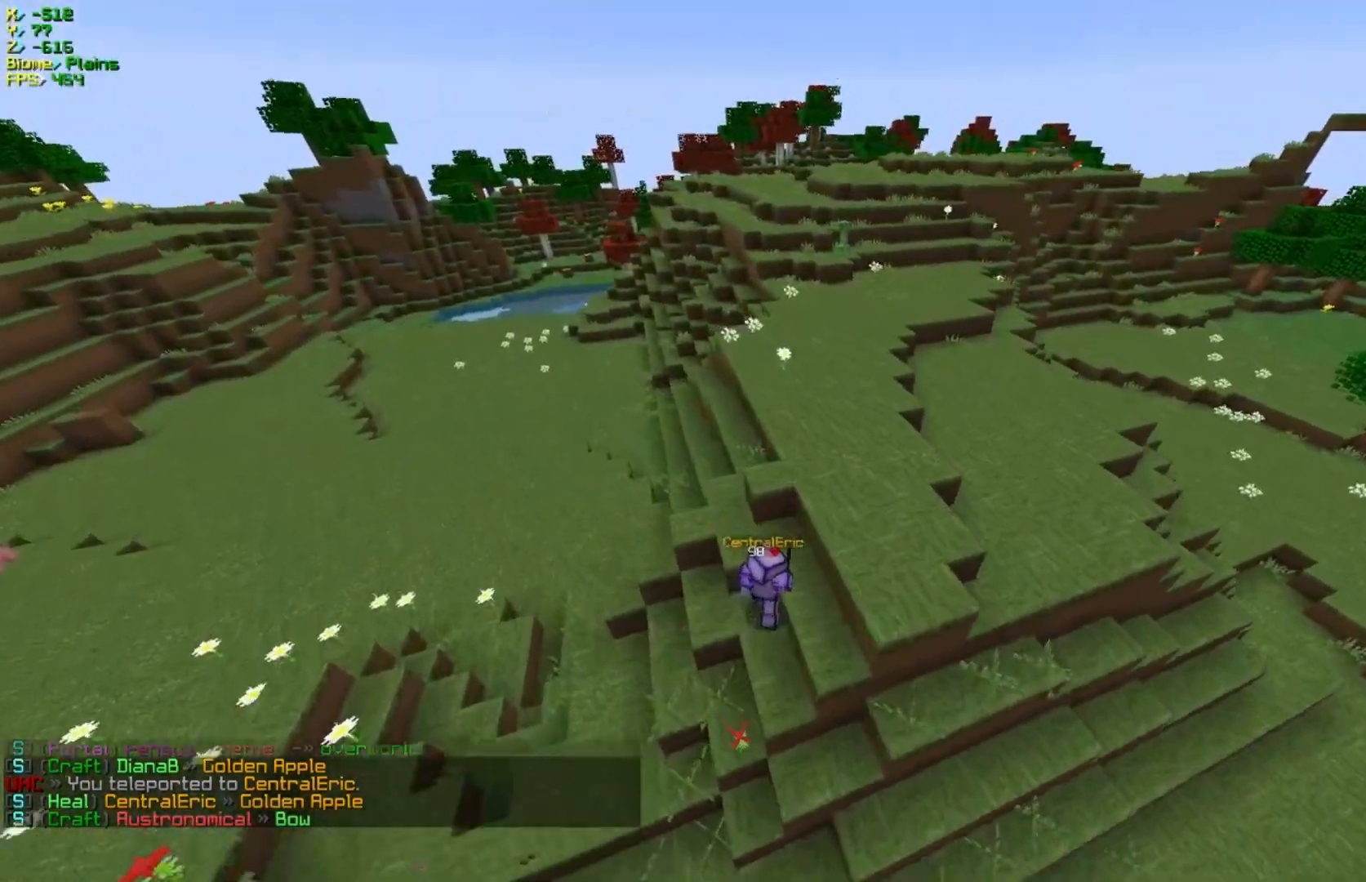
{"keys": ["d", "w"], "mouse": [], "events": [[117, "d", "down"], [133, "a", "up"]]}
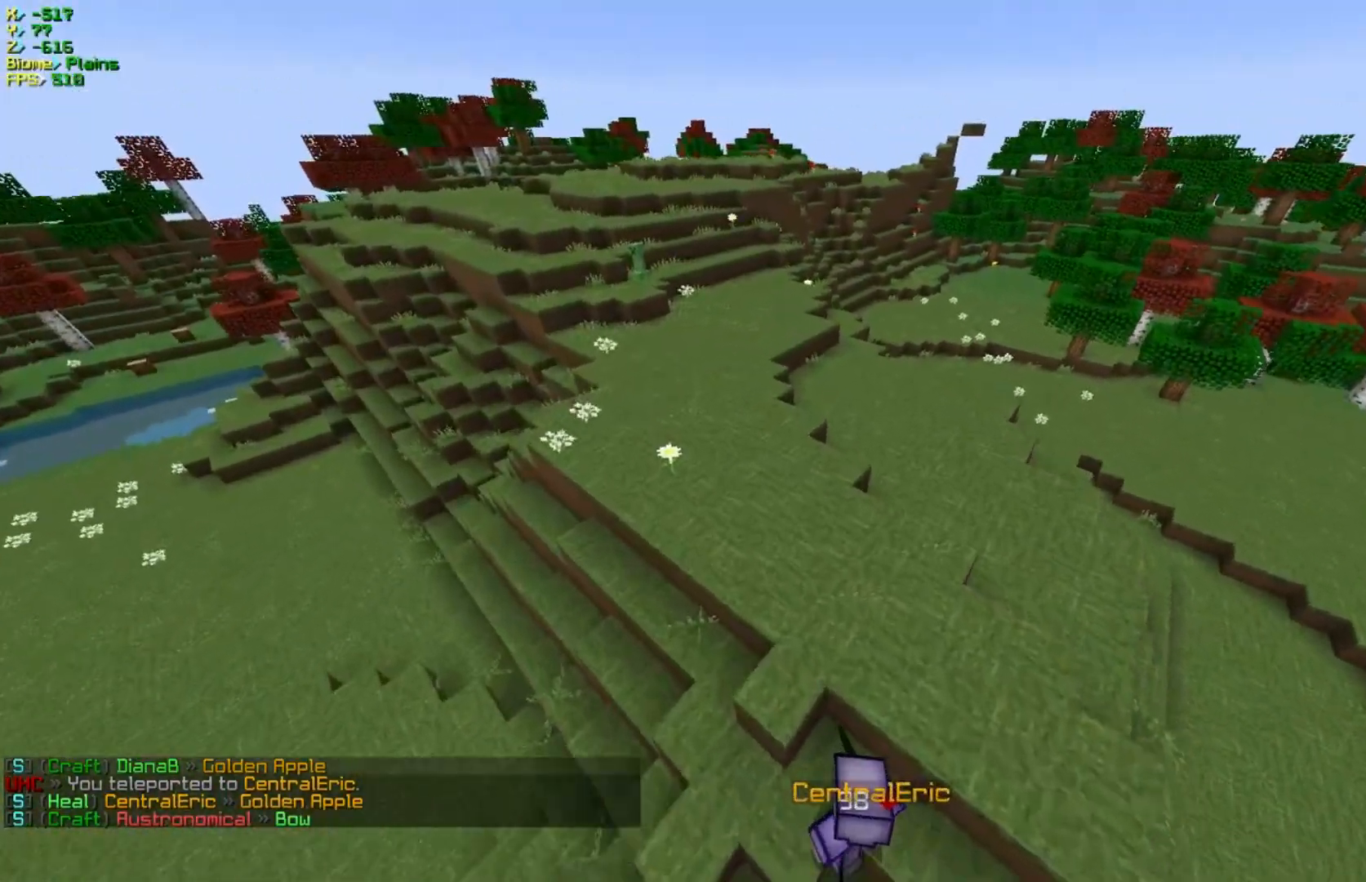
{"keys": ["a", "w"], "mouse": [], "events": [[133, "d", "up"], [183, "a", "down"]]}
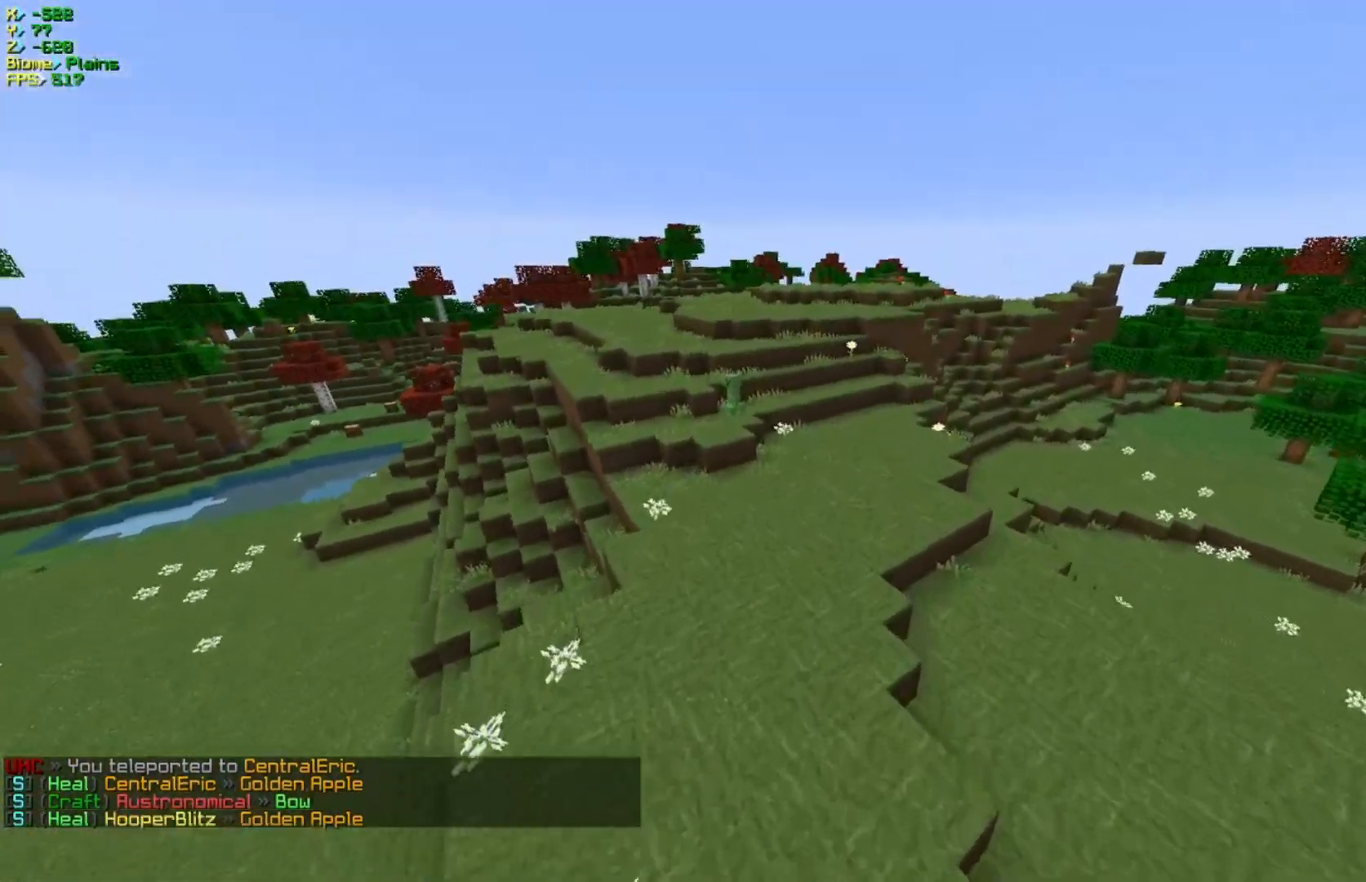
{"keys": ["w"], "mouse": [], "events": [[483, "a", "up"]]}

- - - - - - -

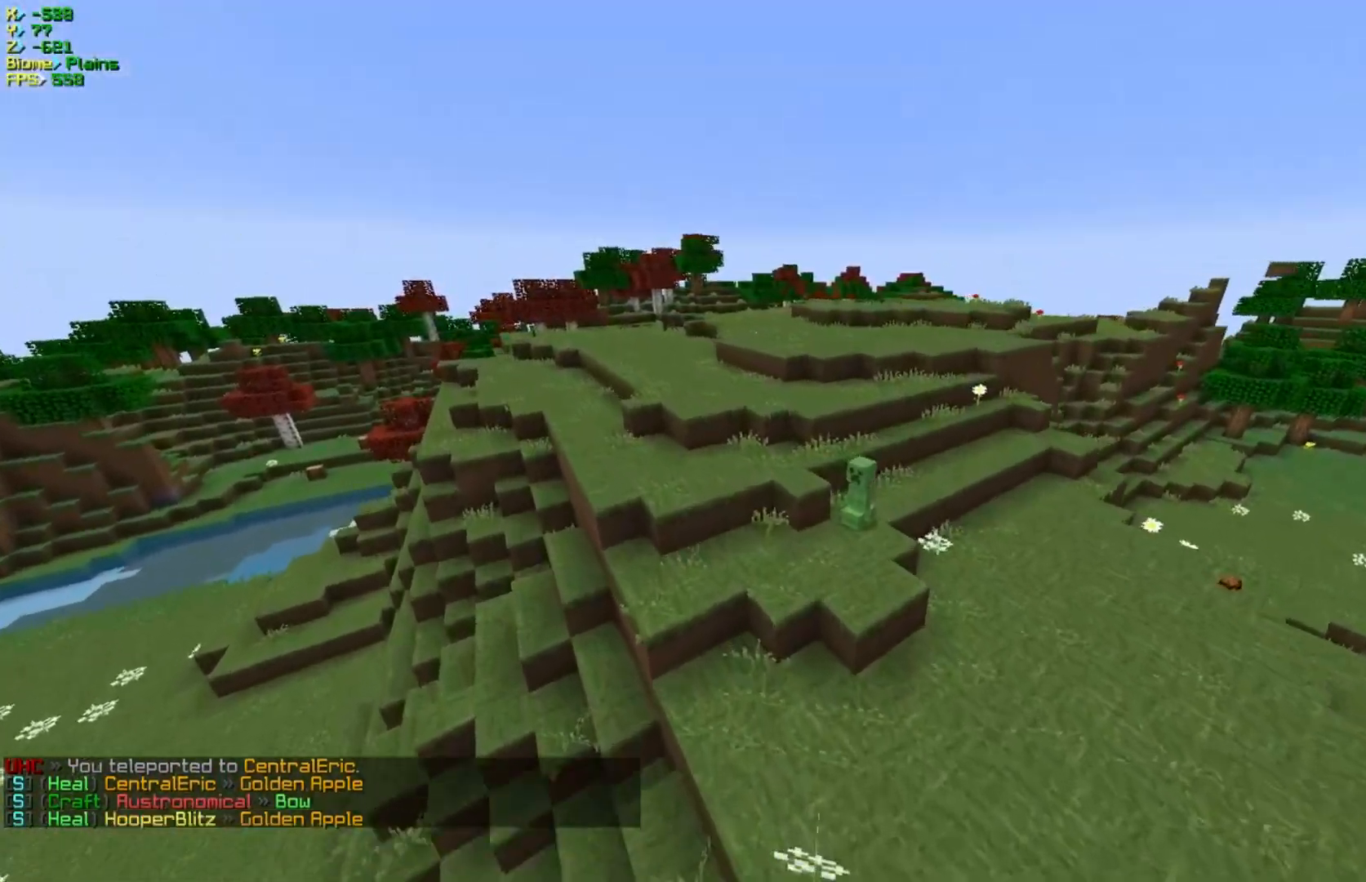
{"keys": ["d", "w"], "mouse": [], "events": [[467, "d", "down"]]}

- - - - - - -

Task description - In the records above, find each line that mentions the string "down", then copy it.

Result below -
{"keys": ["d", "w"], "mouse": [], "events": [[117, "d", "down"], [133, "a", "up"]]}
{"keys": ["a", "w"], "mouse": [], "events": [[133, "d", "up"], [183, "a", "down"]]}
{"keys": ["d", "w"], "mouse": [], "events": [[467, "d", "down"]]}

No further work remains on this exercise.